__DATA IN THIS EXERCISE__.

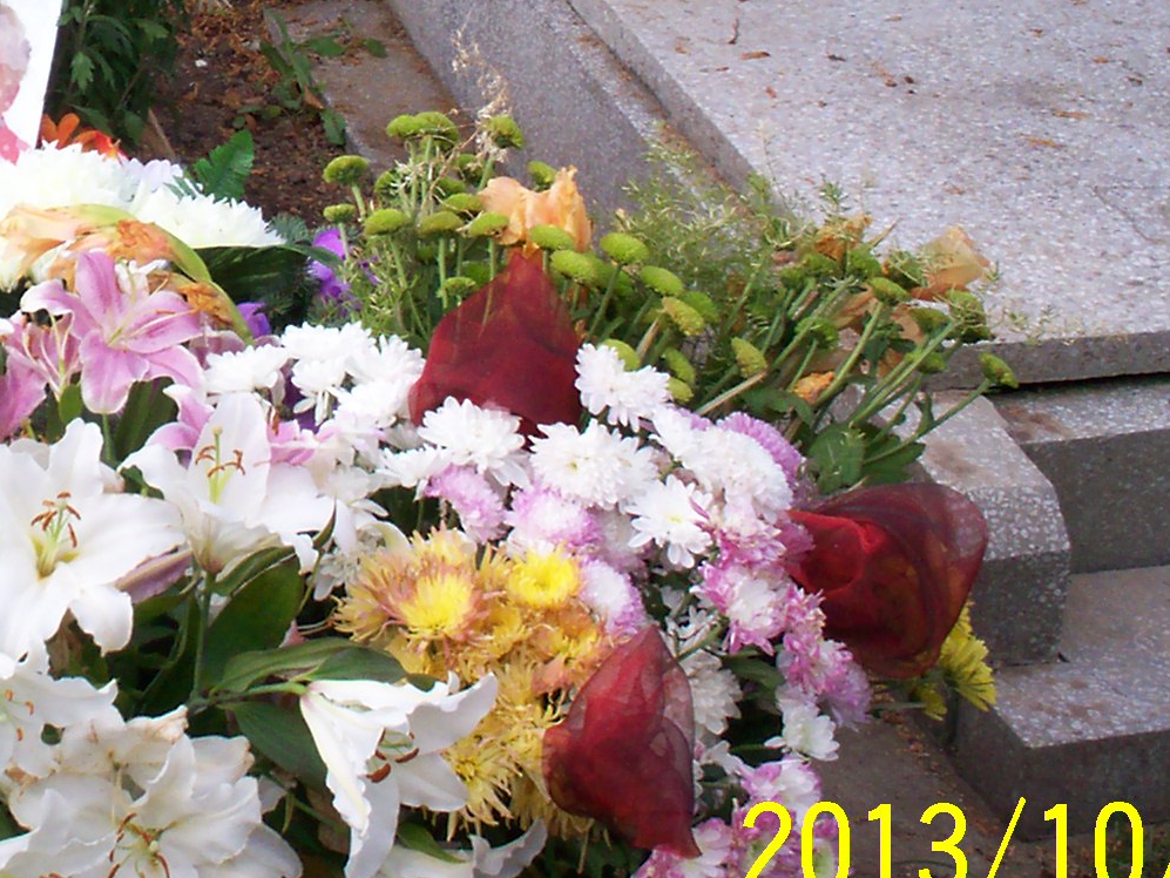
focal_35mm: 93
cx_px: -36
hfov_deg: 20.3
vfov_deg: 15.6
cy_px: 13
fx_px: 3144
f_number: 4.5
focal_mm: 6
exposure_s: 1/106
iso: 100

__TO-DO ITEM__. Starting at the line that contains "hfov_deg: 20.3", output every remaining line of the data exactly, and stop after the last one.

__EXERCISE ANSWER__.
hfov_deg: 20.3
vfov_deg: 15.6
cy_px: 13
fx_px: 3144
f_number: 4.5
focal_mm: 6
exposure_s: 1/106
iso: 100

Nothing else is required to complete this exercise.